BEGIN

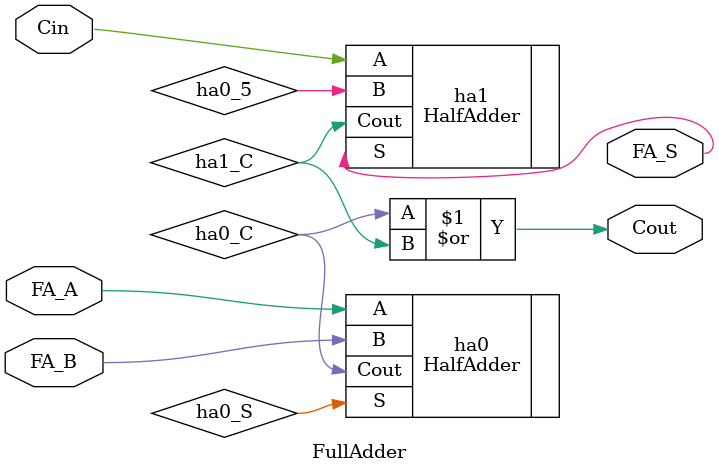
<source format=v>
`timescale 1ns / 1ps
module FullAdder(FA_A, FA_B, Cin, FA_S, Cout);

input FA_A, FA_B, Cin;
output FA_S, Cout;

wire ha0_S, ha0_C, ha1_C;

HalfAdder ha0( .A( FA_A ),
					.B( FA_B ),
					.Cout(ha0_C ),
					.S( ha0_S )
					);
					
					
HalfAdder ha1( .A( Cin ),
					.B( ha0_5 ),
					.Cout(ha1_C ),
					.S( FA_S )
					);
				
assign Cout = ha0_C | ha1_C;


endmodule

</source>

END
BEGIN

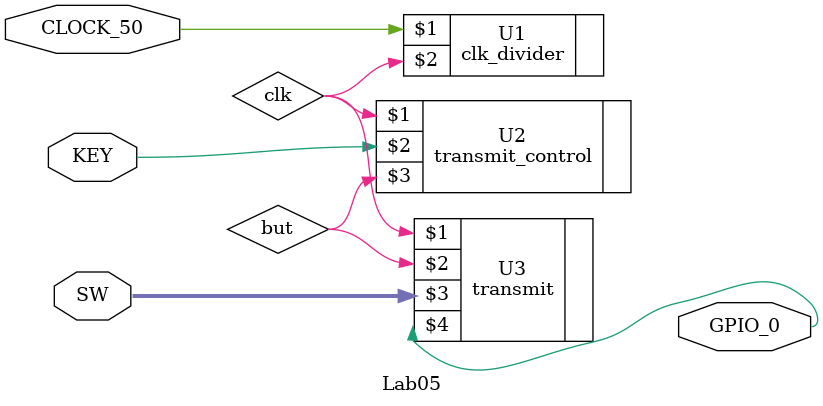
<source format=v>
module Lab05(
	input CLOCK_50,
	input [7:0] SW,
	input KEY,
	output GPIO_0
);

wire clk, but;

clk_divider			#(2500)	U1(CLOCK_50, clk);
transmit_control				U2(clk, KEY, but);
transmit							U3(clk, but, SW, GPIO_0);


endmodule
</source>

END

The task> Could you count the lines of the listing above that hold the word "input" and give only the total?

Result> 4